Technology Deep Dive Track
Using a sharded Akka distributed data cache as a Flink pipelines integration buffer
A common and reliable way to buffer streaming data in between Flink pipelines is a pair of Flink Kafka Source and Sink. However, in some low-latency streaming firehouse use-cases this option is not the best choice: a) backlog will quickly accumulate in Kafka if Source consumption rate can’t keep up with the Sink production b) Kafka broker implies a double dispatch of all data via broker network IO with unnecessary network hops to and from the Flink cluster. In the Walmart Labs Smart Pricing group, we encountered one such use-case operating Walmart.com Marketplace real-time price regulation service, managing more than 100M of the 3rd party marketplace items in real-time on at least a daily basis. As an alternative to a Kafka-based integration firehose, we decided to introduce a reliable and scalable in-memory-cache-based streaming buffer as an integration hub for our Flink-based Walmart.com Marketplace pipelines. Our main motivation was to avoid firehose backlog accumulation at all cost and maximize total end-to-end throughput. Our implementation is powered by a sharded (using Akka Cluster-Sharding) collection of replicated Akka Distributed Data caches, co-located with Flink Task Managers. Flink pipelines are interacting with this streaming buffer via a pair of custom partitioned Flink Sink and Source components that we wrote specifically to expose this cache to Flink. The resulting latency and throughput performance is better than what a Kafka-broker-based approach offers: a) there is almost never a foreground data exchange over cache cluster network IO as nearly all (determined by the cache miss rate) data is written and read in Flink pipelines through local memory b) cache data size, miss rate and updates volume can be managed via both the shard fill rate (not every write needs to be a new cache record – as opposed to messaging systems like Kafka) and the number of shards to keep alive in memory (if some shards are not actively accessed – they can be automatically killed and spilled to a permanent storage to be recovered later via Akka Persistence). The downside of this cache buffer is a large RAM demand: cache shards are memory-hungry and co-locating it with Flink Task Managers means that this memory will be unavailable to allocate to the Flink Task Manager heap and/or direct buffer.
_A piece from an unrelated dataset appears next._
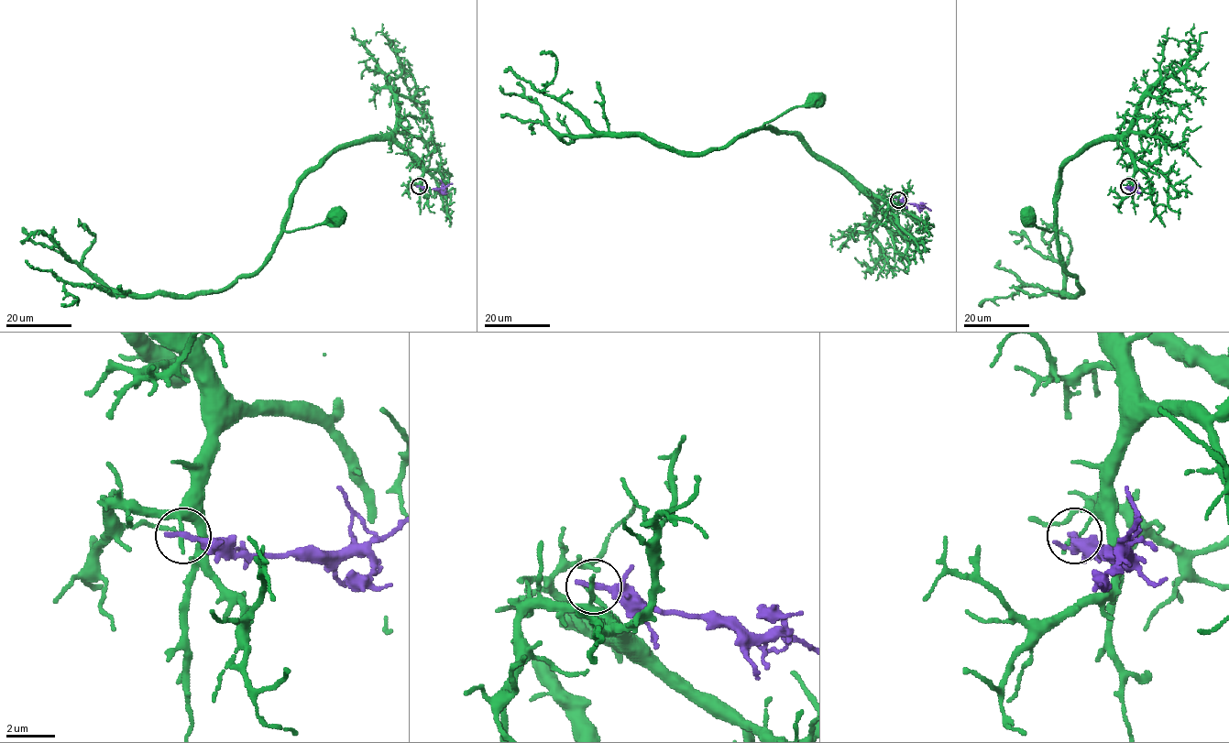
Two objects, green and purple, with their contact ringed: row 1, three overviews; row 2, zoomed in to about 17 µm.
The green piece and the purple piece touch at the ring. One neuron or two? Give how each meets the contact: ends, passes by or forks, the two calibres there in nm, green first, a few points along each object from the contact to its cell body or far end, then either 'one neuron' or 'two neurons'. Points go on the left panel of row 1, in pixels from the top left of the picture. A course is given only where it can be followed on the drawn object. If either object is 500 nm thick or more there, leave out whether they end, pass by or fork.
green ends there; purple ends there; 180 nm thick on the green side, 280 nm on the other; green runs (419, 187), (422, 166), (391, 140), (361, 140), (343, 146), (300, 183), (284, 228), (312, 227), (336, 217); purple runs (419, 187), (439, 189), (452, 183); two neurons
Andrew TorsonPrincipal Data Engineer Walmart Labs
Andrew Torson is a Principal Data Engineer in the Smart Pricing team within the Walmart Labs organization. His current work is focused on big-fast-data pipelines in Flink and Spark for the Walmart e-commerce business, leveraging ML-based retail pricing algorithms. Before joining Walmart Labs, Andrew worked as a data scientist and data engineer on a handful of IoT projects in the area of mobile robotics(warehousing/manufacturing/marine container terminals industries), using ML-based tools in Scala, Python and Java. Andrew holds a PhD in Operations Management from NYU and also worked as a ML scientist in the Siemens Research/Labs after his graduation, which led him towards his current product data engineer track.